# Jehovah's Witnesses



## CliffyP (Dec 19, 2008)

I had two Jehovah's Witnesses at the door this morning :roll: , An older woman with a very attractive younger blonde lady. I invited them inside and took them into the lounge. I offered them Tea or Coffee, I asked them if they want a cake or biscuit, I then asked them what they wanted. They looked at one another, and the older one said ' I dont know she said, wev'e never got his far before' :wink:


----------



## Jented (Jan 12, 2010)

Hi.
Took a container into one of their depots near Hendon,there were huge 6x6 dump trucks,JCB',etc,the place was spotless and i was offered a meal,what was nice,they called each other brother and sister.
The earth moving equipment (new),was being checked over then on its way to Africa,while a couple of older machines and a low loader were on call to build meeting houses?, in the south.
While working in one area,i used the same weighbridge regularly and had "banter" with the man,one day there was a sparrow in his cabin and he was feeding it i said words to the effect of magic and we are all gods children,lol. He then asked did i mean it,i said i suppose so,and at this point he said he was a JW. He answered all my questions as to why it was not for me,one being no birthday or christmas presents,by saying we buy presents often,not just twice a year.
He did not persuade me,as i have posted on here,i know i am a bad christian and its a bit late in the day to change sides.Last but not least,mid week we had a JW call.........We are in Portugal,hows that for determination and i thought all roads led to Rome...LOL.
Ted aka Sinner


----------



## Jented (Jan 12, 2010)

Hi.
Should have gone to Spec-savers,i was sure this post was in,,"Off Topic?"
Apologise all around........LOL.
Ted aka Mr Magoo!


----------



## Groper (May 17, 2007)

I posted this joke in a very similar way (without the attractive young woman) about a month ago and was told it was offensive.


----------



## 747 (Oct 2, 2009)

Groper said:


> I posted this joke in a very similar way (without the attractive young woman) about a month ago and was told it was offensive.

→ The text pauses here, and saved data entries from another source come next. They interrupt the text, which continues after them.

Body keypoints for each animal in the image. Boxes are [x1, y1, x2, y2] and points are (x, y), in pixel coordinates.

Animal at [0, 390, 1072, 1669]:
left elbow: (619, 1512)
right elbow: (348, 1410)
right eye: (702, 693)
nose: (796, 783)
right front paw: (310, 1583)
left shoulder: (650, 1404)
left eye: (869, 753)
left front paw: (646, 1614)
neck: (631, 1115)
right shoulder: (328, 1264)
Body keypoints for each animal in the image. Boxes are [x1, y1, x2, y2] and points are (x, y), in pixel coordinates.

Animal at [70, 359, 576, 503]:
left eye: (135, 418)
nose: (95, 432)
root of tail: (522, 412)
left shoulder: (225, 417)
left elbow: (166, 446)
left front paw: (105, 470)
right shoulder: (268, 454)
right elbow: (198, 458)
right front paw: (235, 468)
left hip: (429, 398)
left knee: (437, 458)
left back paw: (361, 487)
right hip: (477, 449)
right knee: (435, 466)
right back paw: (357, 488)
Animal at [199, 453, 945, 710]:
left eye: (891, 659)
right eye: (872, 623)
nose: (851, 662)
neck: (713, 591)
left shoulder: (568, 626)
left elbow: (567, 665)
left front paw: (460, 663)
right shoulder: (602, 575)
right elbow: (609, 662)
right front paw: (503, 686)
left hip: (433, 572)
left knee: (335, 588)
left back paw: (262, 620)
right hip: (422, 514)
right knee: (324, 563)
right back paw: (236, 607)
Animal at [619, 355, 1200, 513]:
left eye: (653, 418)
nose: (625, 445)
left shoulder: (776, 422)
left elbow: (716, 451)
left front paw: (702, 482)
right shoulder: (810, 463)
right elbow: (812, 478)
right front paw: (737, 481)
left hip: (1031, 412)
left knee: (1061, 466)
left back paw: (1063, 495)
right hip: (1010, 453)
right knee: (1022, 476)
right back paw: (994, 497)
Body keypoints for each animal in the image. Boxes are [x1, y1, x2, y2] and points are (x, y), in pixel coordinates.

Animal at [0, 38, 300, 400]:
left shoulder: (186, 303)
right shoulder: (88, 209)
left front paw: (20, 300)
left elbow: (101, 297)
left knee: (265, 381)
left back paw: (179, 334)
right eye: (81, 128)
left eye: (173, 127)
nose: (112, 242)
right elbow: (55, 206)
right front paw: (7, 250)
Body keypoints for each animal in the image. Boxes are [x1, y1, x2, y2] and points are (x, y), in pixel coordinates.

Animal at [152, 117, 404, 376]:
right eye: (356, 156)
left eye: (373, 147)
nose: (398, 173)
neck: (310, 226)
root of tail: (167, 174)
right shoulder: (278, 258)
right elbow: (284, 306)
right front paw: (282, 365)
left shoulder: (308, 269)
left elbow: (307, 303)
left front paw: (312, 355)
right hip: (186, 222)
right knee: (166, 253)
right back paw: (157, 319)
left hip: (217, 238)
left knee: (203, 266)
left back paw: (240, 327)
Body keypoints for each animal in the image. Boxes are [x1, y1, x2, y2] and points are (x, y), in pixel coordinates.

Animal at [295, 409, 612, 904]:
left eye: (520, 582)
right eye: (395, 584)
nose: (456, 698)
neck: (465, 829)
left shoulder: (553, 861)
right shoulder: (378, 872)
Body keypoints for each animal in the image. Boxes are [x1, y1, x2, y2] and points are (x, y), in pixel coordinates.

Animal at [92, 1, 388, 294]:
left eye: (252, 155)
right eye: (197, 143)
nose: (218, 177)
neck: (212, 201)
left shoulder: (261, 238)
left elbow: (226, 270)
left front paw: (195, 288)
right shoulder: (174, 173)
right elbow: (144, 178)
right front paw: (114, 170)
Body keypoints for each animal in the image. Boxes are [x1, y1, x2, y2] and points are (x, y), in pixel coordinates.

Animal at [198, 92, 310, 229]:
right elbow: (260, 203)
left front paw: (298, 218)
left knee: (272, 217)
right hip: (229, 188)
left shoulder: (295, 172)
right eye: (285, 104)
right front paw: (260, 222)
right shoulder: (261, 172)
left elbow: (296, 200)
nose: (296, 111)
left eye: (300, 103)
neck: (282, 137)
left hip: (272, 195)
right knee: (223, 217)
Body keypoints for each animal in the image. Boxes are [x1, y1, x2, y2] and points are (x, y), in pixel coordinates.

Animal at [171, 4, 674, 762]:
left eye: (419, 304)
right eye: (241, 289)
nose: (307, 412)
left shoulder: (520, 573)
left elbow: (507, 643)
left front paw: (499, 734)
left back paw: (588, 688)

It was probably someone who did'nt like the Welsh. :lol:


----------



## CliffyP (Dec 19, 2008)

747 said:


> Groper said:
> 
> 
> > I posted this joke in a very similar way (without the attractive young woman) about a month ago and was told it was offensive.
> ...


Cant blame anyone for not liking the Welsh :wink: .

And if anyone found it offensive, tough bloody luck


----------



## KeithChesterfield (Mar 12, 2010)

Anywhere - Anytime


----------



## 747 (Oct 2, 2009)

Careful Cliffy, my Grannie was from Port Talbot. :evil: 


My Mother never had a good word for her Mother-in-Law. :lol: :lol:


----------



## Jented (Jan 12, 2010)

Hi.
Perhaps,just perhaps,i may not have been wrong in thinking this was? in "Off Topic" and not in jokes and trivia when i first replied,as a CliffyP posts has been moved from Off Topic to jokes and trivia....ooooeeeer . Not to worry,another day another way and the sun is beating down ....again....lol.
Gearjammer Portugal LOL!


----------



## CliffyP (Dec 19, 2008)

747 said:


> Careful Cliffy, my Grannie was from Port Talbot. :evil:
> 
> My Mother never had a good word for her Mother-in-Law. :lol: :lol:


Both my Grandparents (Dads) came from Wales 8O , but I still turned out ok :wink:


----------



## Jented (Jan 12, 2010)

Note. Cancel trip to Spec-savers. 
Ted.


----------



## Groper (May 17, 2007)

You cannot choose where you are born (not Wales) but you can choose where you live and very happily as well.


----------